If the active player chooses a WILD DISK instead of a REAL FACT DISK from Round One, they continue to act out the activity on the disk. However if the players on their team suspect that this charade is foreign and not from Round One they just shout, “Wild!” They do not need to guess the actual charade. If those players are correct then the active player selects another REAL FACT DISK out of the Snapple bottle and continues play until the Snapple bottle indicates time has run out.

If a team yells, “Wild!” and are incorrect then a point is deducted from their score.

Play continues this way until no disks remain in the Snapple bottle. At the end of both rounds, the team with the highest score wins Snapple Real Facts Game!

how it went

Okay, don’t quote me on this but Snapple Real Facts Game is actually kind of interesting for what it is. It’s certainly more interesting than I expected upon discovery that an electronic Snapple game exists.

The REAL FACT DISKs are a bitch to get out of the bottle. But that is true for everyone. The plastic part in the middle only spun intermittently for us, so we either got a bunch of disks falling out or just a soft breeze on our hands. All I know for sure is you need to shake the hell out of that bottle until anywhere from one to ten REAL FACT DISKs drop into your hand and then put all but one back into the bottle, never looking at any of them, as you attempt to continue play quickly.

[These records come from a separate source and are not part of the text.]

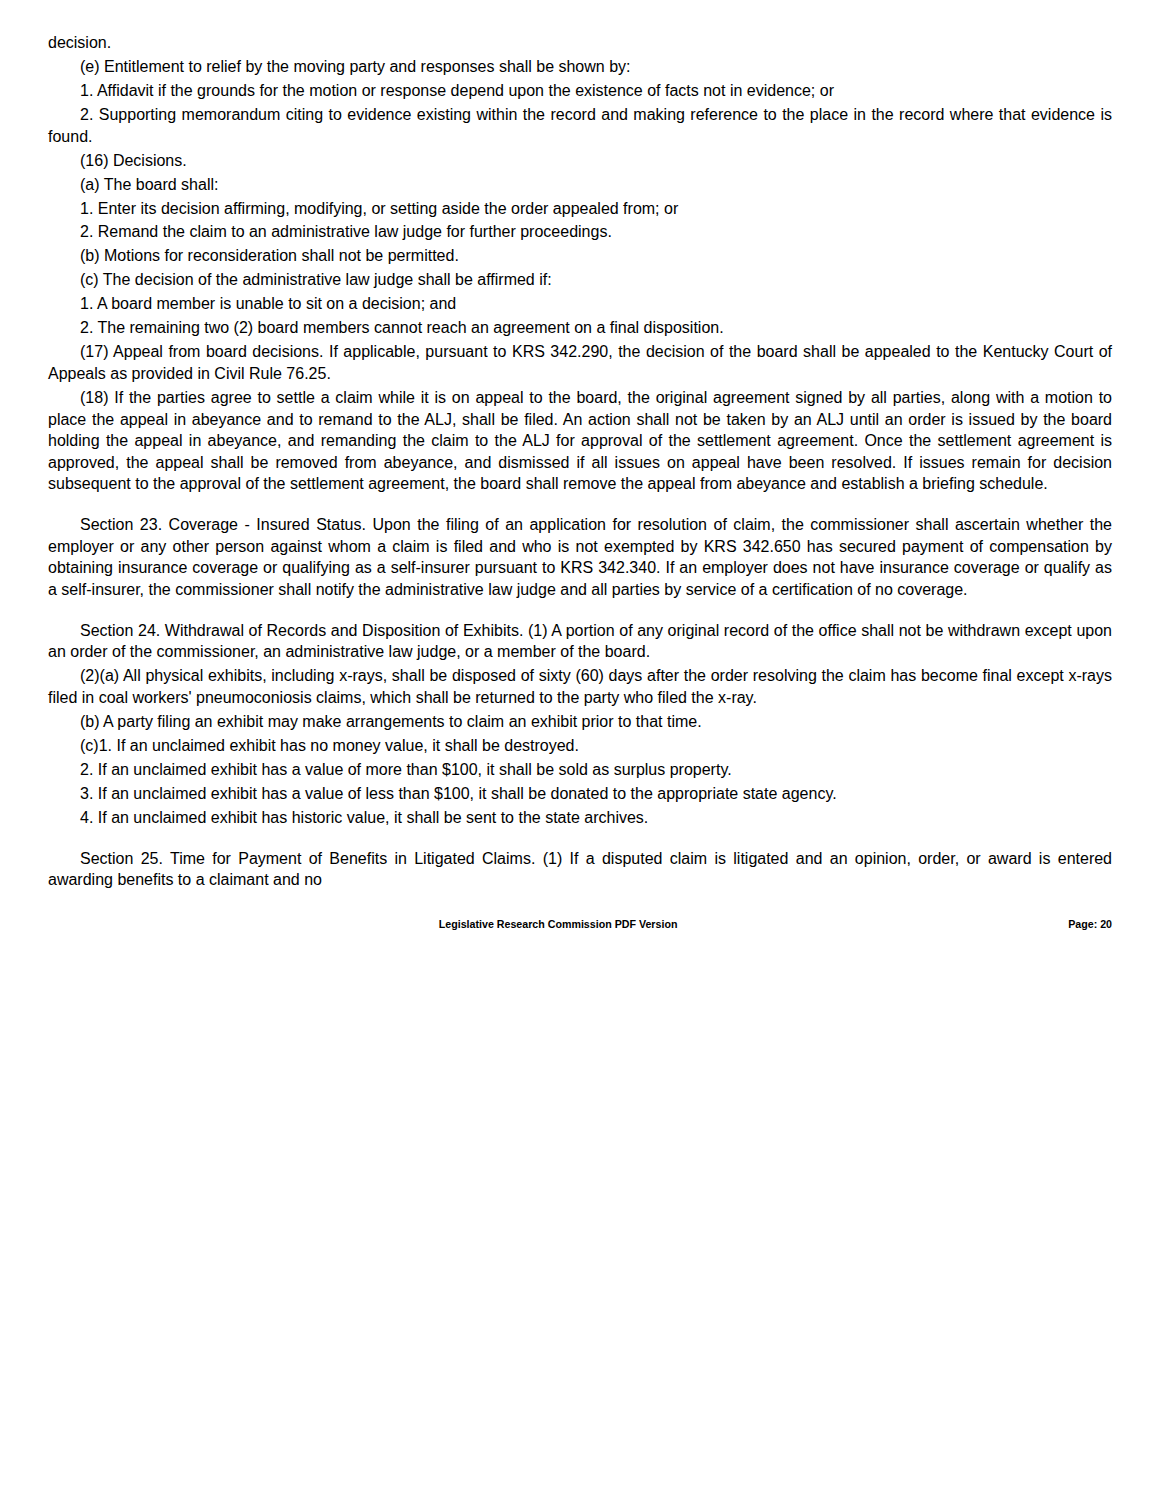decision.
(e) Entitlement to relief by the moving party and responses shall be shown by:
1. Affidavit if the grounds for the motion or response depend upon the existence of facts not in evidence; or
2. Supporting memorandum citing to evidence existing within the record and making reference to the place in the record where that evidence is found.
(16) Decisions.
(a) The board shall:
1. Enter its decision affirming, modifying, or setting aside the order appealed from; or
2. Remand the claim to an administrative law judge for further proceedings.
(b) Motions for reconsideration shall not be permitted.
(c) The decision of the administrative law judge shall be affirmed if:
1. A board member is unable to sit on a decision; and
2. The remaining two (2) board members cannot reach an agreement on a final disposition.
(17) Appeal from board decisions. If applicable, pursuant to KRS 342.290, the decision of the board shall be appealed to the Kentucky Court of Appeals as provided in Civil Rule 76.25.
(18) If the parties agree to settle a claim while it is on appeal to the board, the original agreement signed by all parties, along with a motion to place the appeal in abeyance and to remand to the ALJ, shall be filed. An action shall not be taken by an ALJ until an order is issued by the board holding the appeal in abeyance, and remanding the claim to the ALJ for approval of the settlement agreement. Once the settlement agreement is approved, the appeal shall be removed from abeyance, and dismissed if all issues on appeal have been resolved. If issues remain for decision subsequent to the approval of the settlement agreement, the board shall remove the appeal from abeyance and establish a briefing schedule.
Section 23. Coverage - Insured Status. Upon the filing of an application for resolution of claim, the commissioner shall ascertain whether the employer or any other person against whom a claim is filed and who is not exempted by KRS 342.650 has secured payment of compensation by obtaining insurance coverage or qualifying as a self-insurer pursuant to KRS 342.340. If an employer does not have insurance coverage or qualify as a self-insurer, the commissioner shall notify the administrative law judge and all parties by service of a certification of no coverage.
Section 24. Withdrawal of Records and Disposition of Exhibits. (1) A portion of any original record of the office shall not be withdrawn except upon an order of the commissioner, an administrative law judge, or a member of the board.
(2)(a) All physical exhibits, including x-rays, shall be disposed of sixty (60) days after the order resolving the claim has become final except x-rays filed in coal workers' pneumoconiosis claims, which shall be returned to the party who filed the x-ray.
(b) A party filing an exhibit may make arrangements to claim an exhibit prior to that time.
(c)1. If an unclaimed exhibit has no money value, it shall be destroyed.
2. If an unclaimed exhibit has a value of more than $100, it shall be sold as surplus property.
3. If an unclaimed exhibit has a value of less than $100, it shall be donated to the appropriate state agency.
4. If an unclaimed exhibit has historic value, it shall be sent to the state archives.
Section 25. Time for Payment of Benefits in Litigated Claims. (1) If a disputed claim is litigated and an opinion, order, or award is entered awarding benefits to a claimant and no
Legislative Research Commission PDF Version Page: 20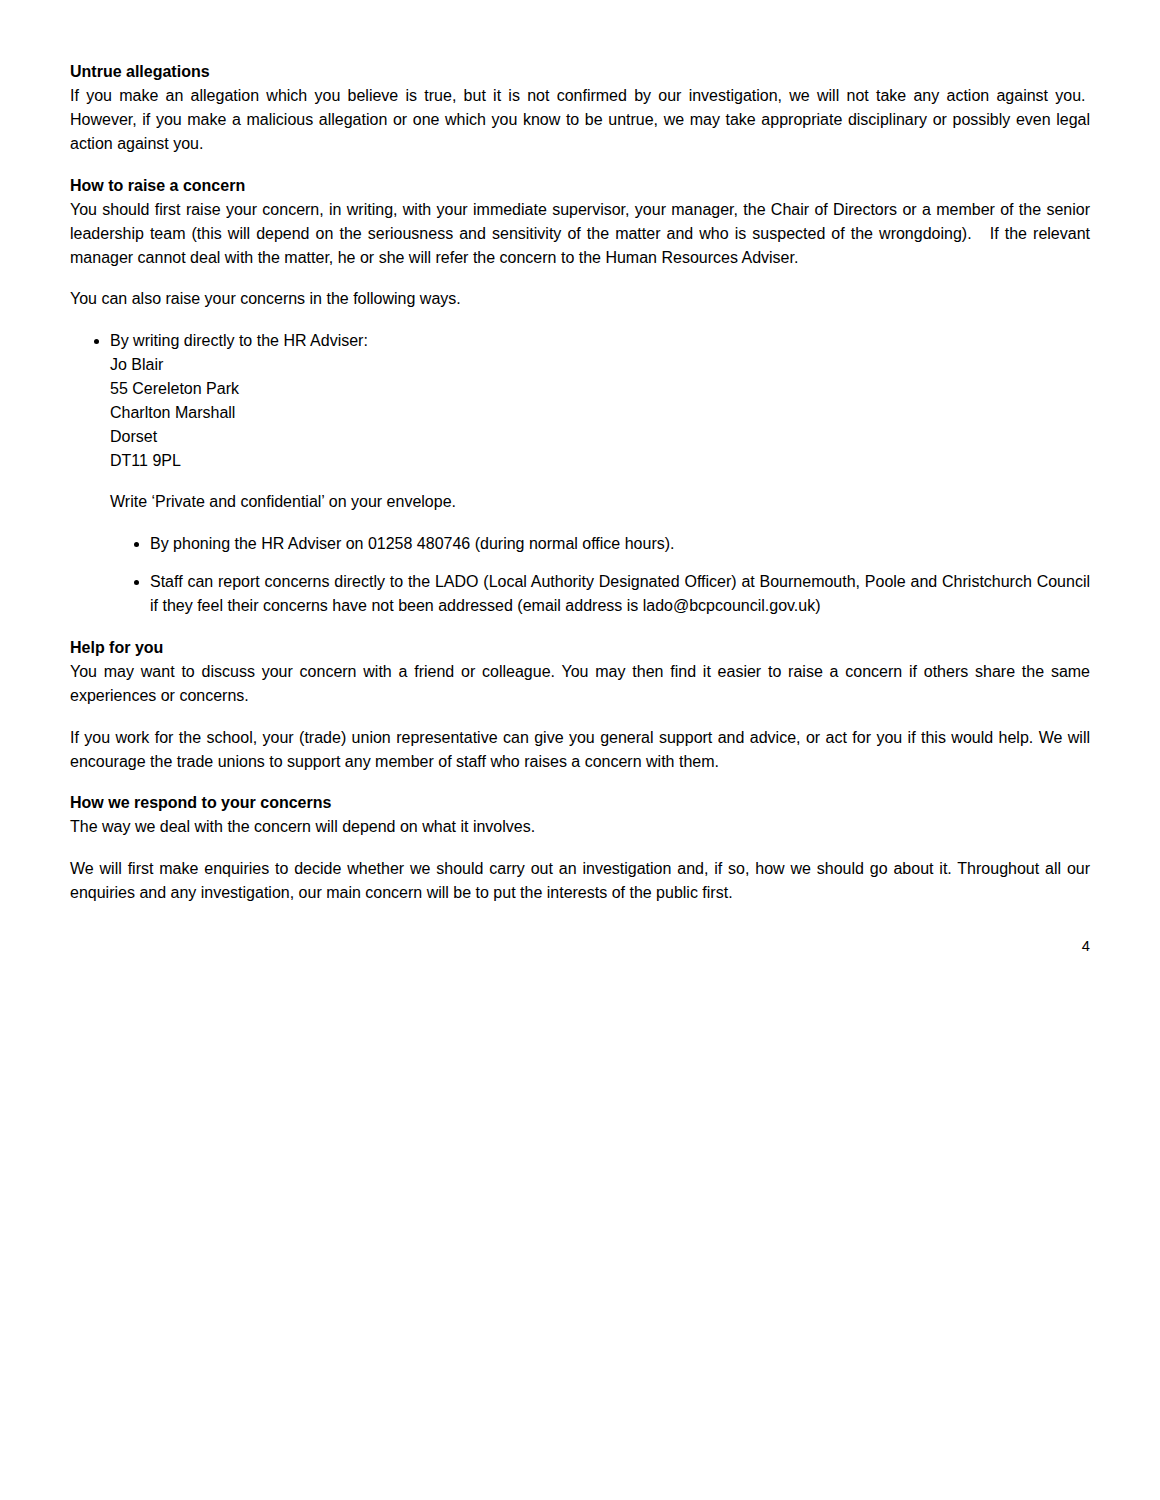Untrue allegations
If you make an allegation which you believe is true, but it is not confirmed by our investigation, we will not take any action against you. However, if you make a malicious allegation or one which you know to be untrue, we may take appropriate disciplinary or possibly even legal action against you.
How to raise a concern
You should first raise your concern, in writing, with your immediate supervisor, your manager, the Chair of Directors or a member of the senior leadership team (this will depend on the seriousness and sensitivity of the matter and who is suspected of the wrongdoing). If the relevant manager cannot deal with the matter, he or she will refer the concern to the Human Resources Adviser.
You can also raise your concerns in the following ways.
By writing directly to the HR Adviser:
Jo Blair
55 Cereleton Park
Charlton Marshall
Dorset
DT11 9PL
Write ‘Private and confidential’ on your envelope.
By phoning the HR Adviser on 01258 480746 (during normal office hours).
Staff can report concerns directly to the LADO (Local Authority Designated Officer) at Bournemouth, Poole and Christchurch Council if they feel their concerns have not been addressed (email address is lado@bcpcouncil.gov.uk)
Help for you
You may want to discuss your concern with a friend or colleague. You may then find it easier to raise a concern if others share the same experiences or concerns.
If you work for the school, your (trade) union representative can give you general support and advice, or act for you if this would help. We will encourage the trade unions to support any member of staff who raises a concern with them.
How we respond to your concerns
The way we deal with the concern will depend on what it involves.
We will first make enquiries to decide whether we should carry out an investigation and, if so, how we should go about it. Throughout all our enquiries and any investigation, our main concern will be to put the interests of the public first.
4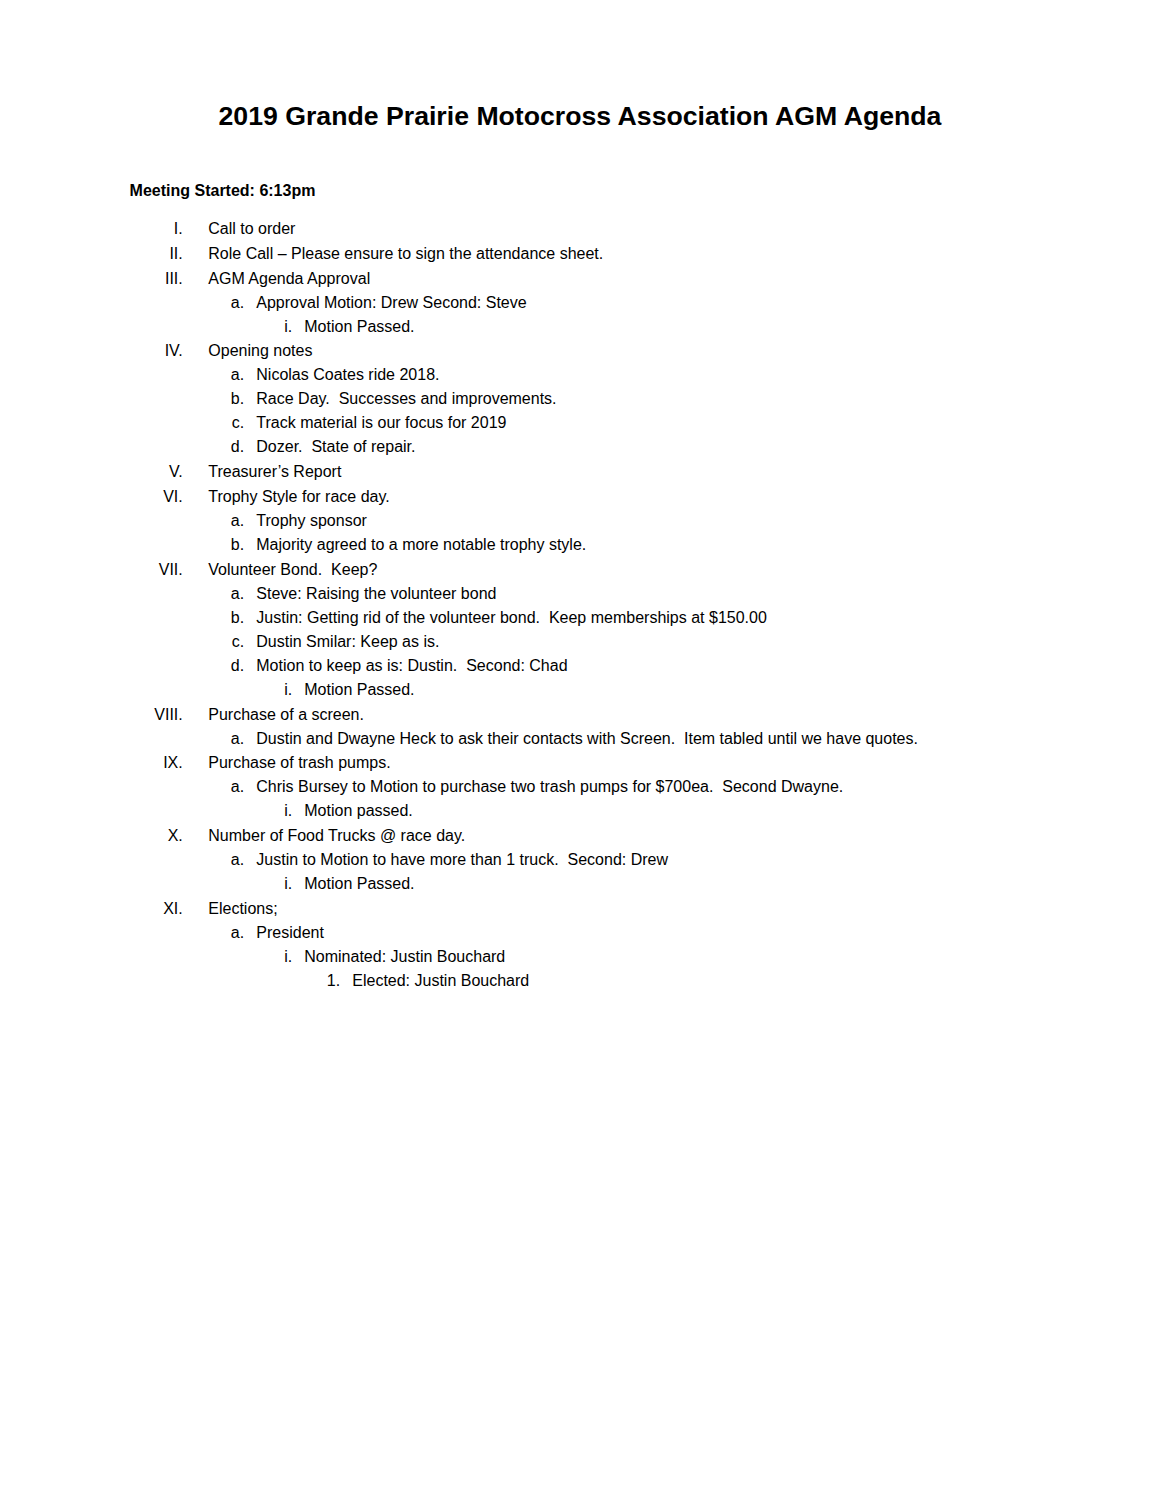2019 Grande Prairie Motocross Association AGM Agenda
Meeting Started: 6:13pm
Call to order
Role Call – Please ensure to sign the attendance sheet.
AGM Agenda Approval
Approval Motion: Drew Second: Steve
Motion Passed.
Opening notes
Nicolas Coates ride 2018.
Race Day. Successes and improvements.
Track material is our focus for 2019
Dozer. State of repair.
Treasurer’s Report
Trophy Style for race day.
Trophy sponsor
Majority agreed to a more notable trophy style.
Volunteer Bond. Keep?
Steve: Raising the volunteer bond
Justin: Getting rid of the volunteer bond. Keep memberships at $150.00
Dustin Smilar: Keep as is.
Motion to keep as is: Dustin. Second: Chad
Motion Passed.
Purchase of a screen.
Dustin and Dwayne Heck to ask their contacts with Screen. Item tabled until we have quotes.
Purchase of trash pumps.
Chris Bursey to Motion to purchase two trash pumps for $700ea. Second Dwayne.
Motion passed.
Number of Food Trucks @ race day.
Justin to Motion to have more than 1 truck. Second: Drew
Motion Passed.
Elections;
President
Nominated: Justin Bouchard
Elected: Justin Bouchard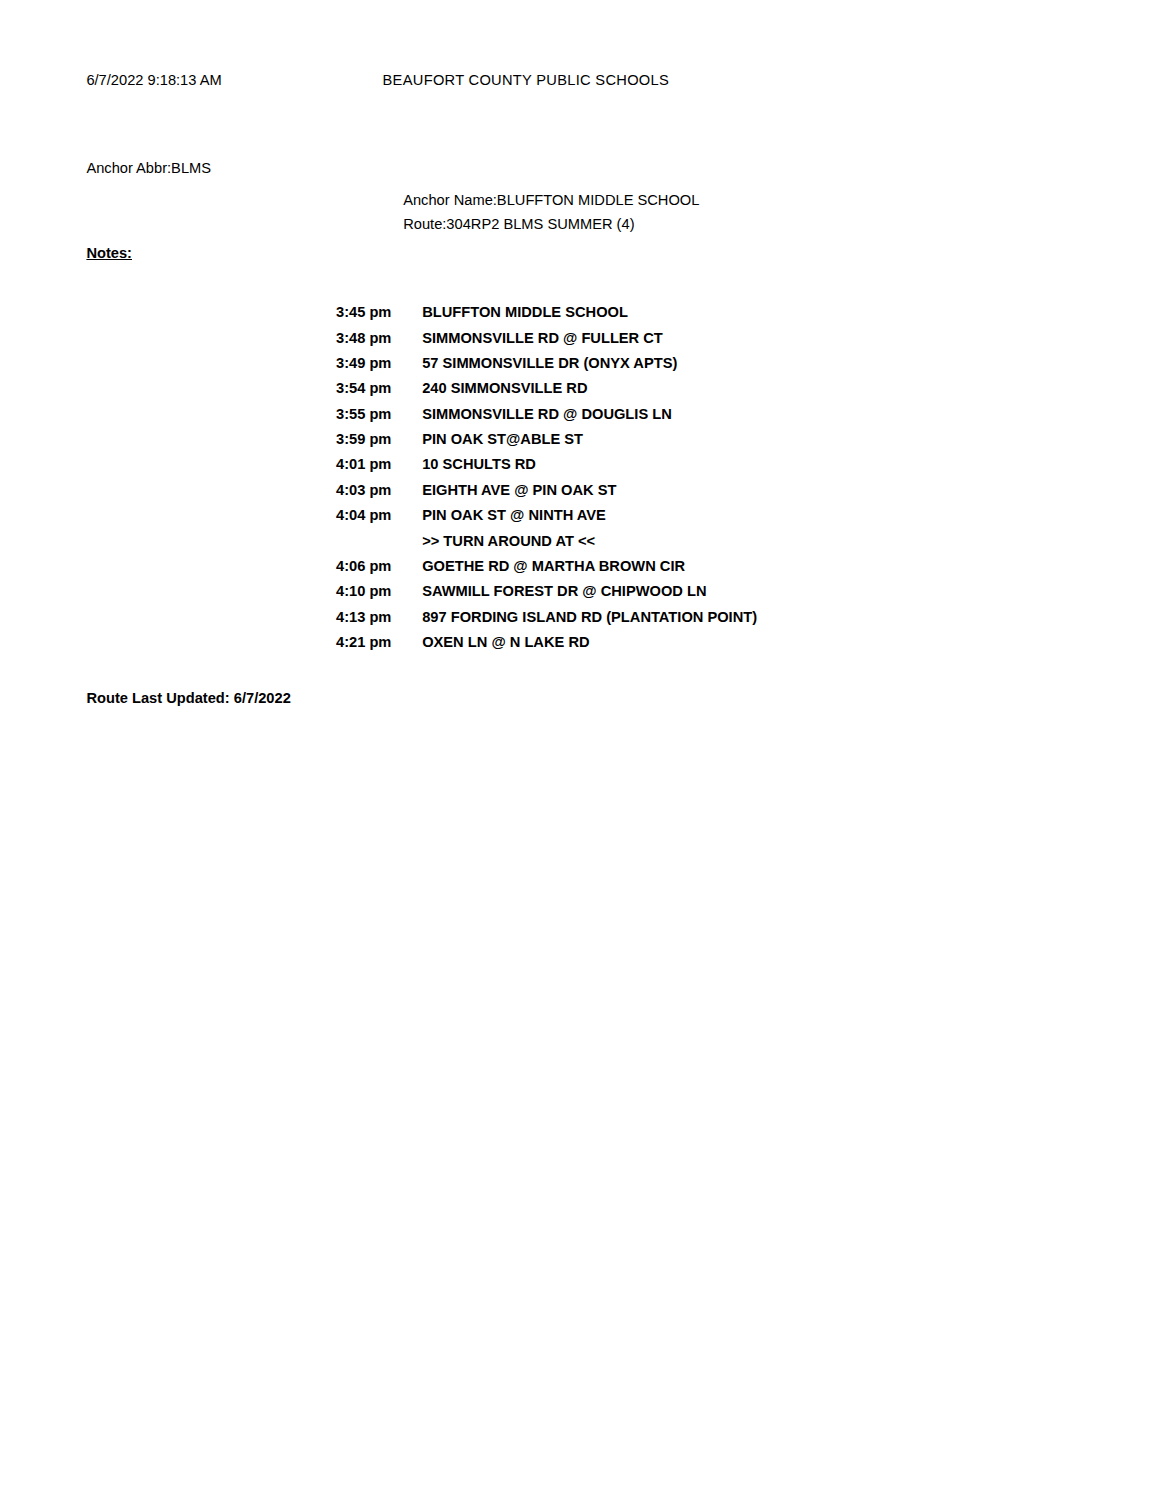6/7/2022 9:18:13 AM
BEAUFORT COUNTY PUBLIC SCHOOLS
Anchor Abbr:BLMS
Anchor Name:BLUFFTON MIDDLE SCHOOL
Route:304RP2 BLMS SUMMER (4)
Notes:
| 3:45 pm | BLUFFTON MIDDLE SCHOOL |
| 3:48 pm | SIMMONSVILLE RD @ FULLER CT |
| 3:49 pm | 57 SIMMONSVILLE DR (ONYX APTS) |
| 3:54 pm | 240 SIMMONSVILLE RD |
| 3:55 pm | SIMMONSVILLE RD @ DOUGLIS LN |
| 3:59 pm | PIN OAK ST@ABLE ST |
| 4:01 pm | 10 SCHULTS RD |
| 4:03 pm | EIGHTH AVE @ PIN OAK ST |
| 4:04 pm | PIN OAK ST @ NINTH AVE |
| | >> TURN AROUND AT << |
| 4:06 pm | GOETHE RD @ MARTHA BROWN CIR |
| 4:10 pm | SAWMILL FOREST DR @ CHIPWOOD LN |
| 4:13 pm | 897 FORDING ISLAND RD (PLANTATION POINT) |
| 4:21 pm | OXEN LN @ N LAKE RD |
Route Last Updated: 6/7/2022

So the bottle didn’t work great, but it looked and felt great. It’s fakin’ it til it makes it, and I admire that.

The copy I found at thrift was unpunched and lovely. I punched only enough REAL FACT DISKs to be able to play a full game, so 20 out of 500. But here’s where I got real dumb. I also punched 5 random WILD DISKs and did not pay attention to color. The result was that anyone paying attention to the color of what disk was drawn in Round Two could tell for certain, if the color was different, that this was a WILD DISK. Meh, whatever.

The back of an unpunched REAL FACT DISK sheet showing all yellow caps
Our 20 REAL FACT DISKs were yellow, and our Wilds were yellow, purple, pink..

The result of using the same 20 REAL FACT DISKs in Round One and Round Two is that players with good memories could easily blast through Round Two. We still had a few back and forths, because there is only so much time, but Round Two moves much more quickly than Round One.

I am not a big fan of trivia, so I feel myself drawn to trivia games that try to even the playing field a bit. Snapple Real Facts Game is a great example, as it combines trivia with charades and, in Round Two, memory. I have half a chance at trivia if you can read the fact aloud, and I only have to guess one word or phrase that you are acting out.

We generally had a great time with Snapple Real Facts Game, as we do with most party games. Our scoring was relatively even, but in Round Two Bill and I ran away with it. And we won Snapple Real Facts Game!

Scoring sheet has Snapple bottle tops as images
Even the scoring sheet is very much on theme

play or pass

Pass for me, but this game might be perfect for you. This is a fun trivia game, has a weird electronic component, and doesn’t take long to play a single game. Snapple Real Facts Game requires you to play 20 disks in a single game but provides 500 of them. That, my friends, is replayability.